In this article, the term AutoMQ Kafka specifically refers to the open-source automq-for-kafka project by AutoMQ HK Limited, available through the AutoMQ organization on GitHub.

This article will introduce the monitoring metrics provided by AutoMQ for Kafka (displayed in Prometheus format).

General Metrics

Kafka_server_connection_count

The current number of connections established by the node.

  • Type: Gauge

Kafka_network_threads_idle_rate

The idle rate of Kafka SocketServer network threads, ranging from [0, 1.0].

  • Type: Gauge

Kafka_io_threads_idle_time_nanoseconds_total

The idle time of Kafka request handler threads.
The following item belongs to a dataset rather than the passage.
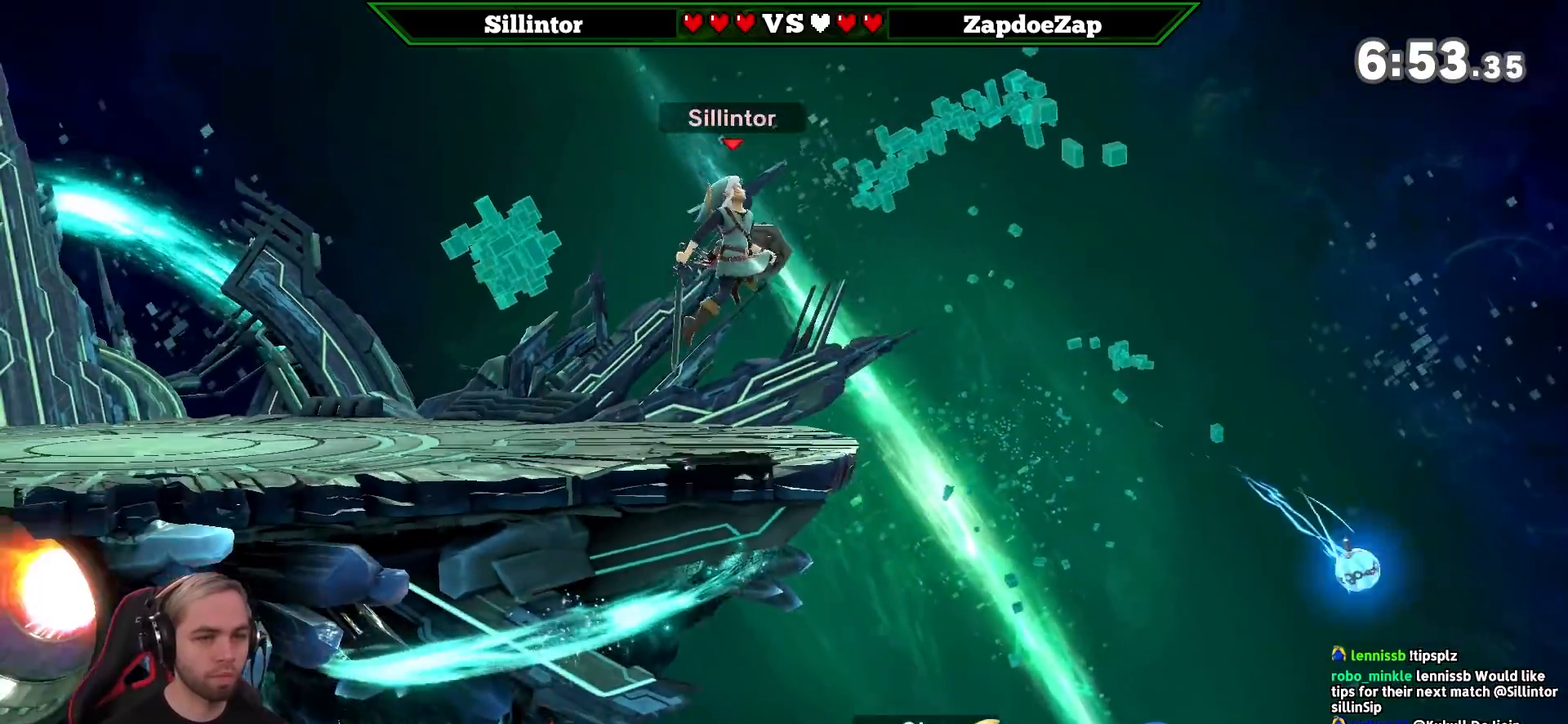
{"buttons": [], "left_stick": "center", "right_stick": "center", "events": [[50, "left_stick", "center"]]}
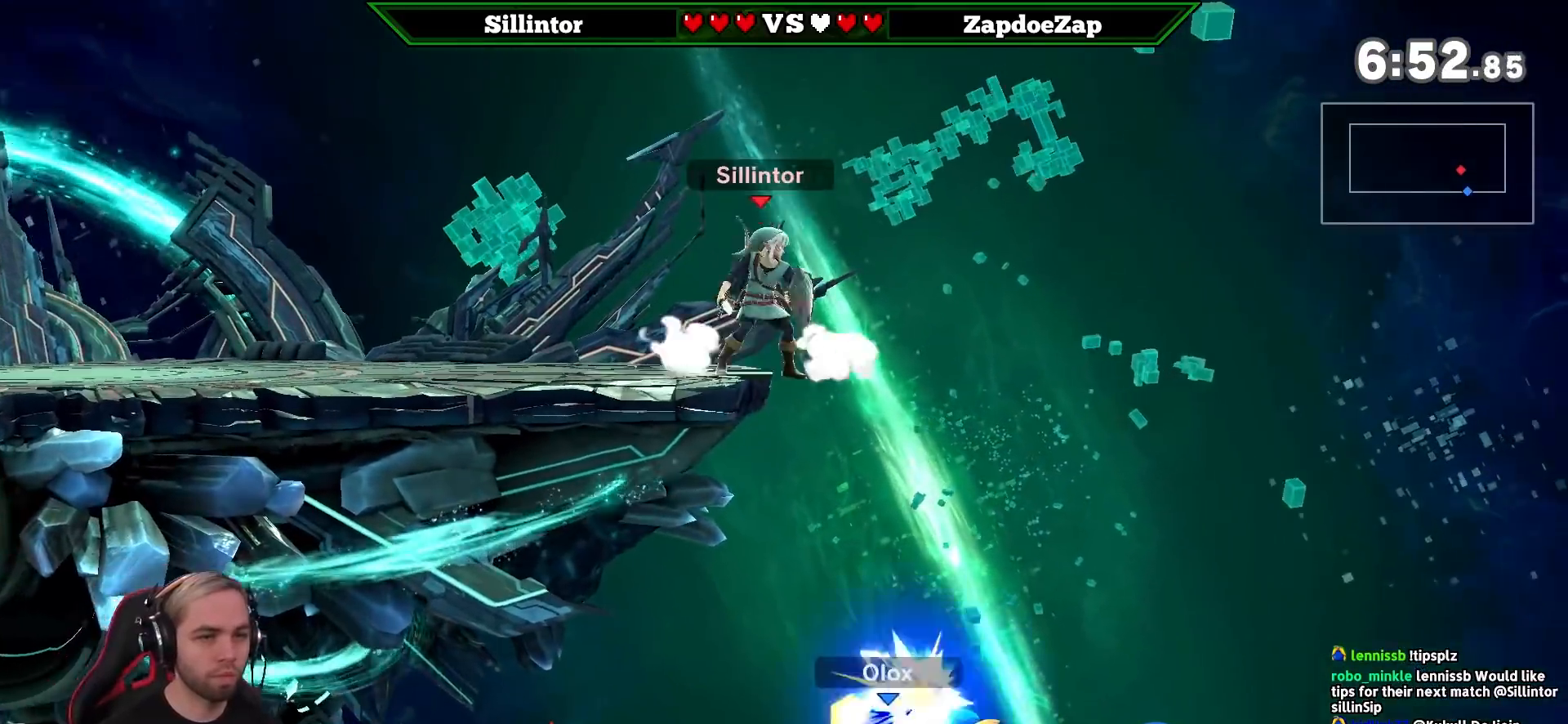
{"buttons": ["A", "Y"], "left_stick": "down", "right_stick": "center", "events": [[83, "left_stick", "right"], [200, "left_stick", "up-left"], [417, "Y", "down"], [417, "left_stick", "down"], [483, "A", "down"]]}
This metric is the cumulative value of the Apache Kafka native metric RequestHandlerAvgIdlePercent, measured in nanoseconds. By deriving the time (in nanoseconds), you can obtain the thread idle rate. Note that when the node is a combination node (acting as both Controller and Broker), since Controller and Broker have their own request handlers respectively, this metric is the combined value of the Controller and Broker. The maximum thread idle rate derived can be 2.0.

  • Type: Counter

Controller Metrics

Kafka_controller_active_count

Indicates whether the current Controller node is the active Controller. A metric value of 1 means it is active, while 0 means it is not active.

  • Type: Gauge

Kafka_broker_active_count

The number of active Brokers in the current cluster.

  • Type: Gauge

Kafka_broker_fenced_count

The number of fenced Brokers in the current cluster.

  • Type: Gauge

Kafka_topic_count

The total number of Topics in the current cluster.

  • Type: Gauge

Kafka_partition_total_count

The total number of partitions in the current cluster.

  • Type: Gauge

Kafka_partition_offline_count

The total number of offline partitions in the current cluster.

  • Type: Gauge

Kafka_stream_auto_balancer_metrics_time_delay_milliseconds

The delay in reporting AutoBalancer monitoring metrics by each Broker node in the cluster. If the delay exceeds a certain threshold, the Broker node will be considered out-of-sync by AutoBalancer and will no longer participate in AutoBalancer's partition reassignment.

  • Type: Gauge

  • Labels:

    • node_id: The ID of the node reporting AutoBalancer monitoring metrics.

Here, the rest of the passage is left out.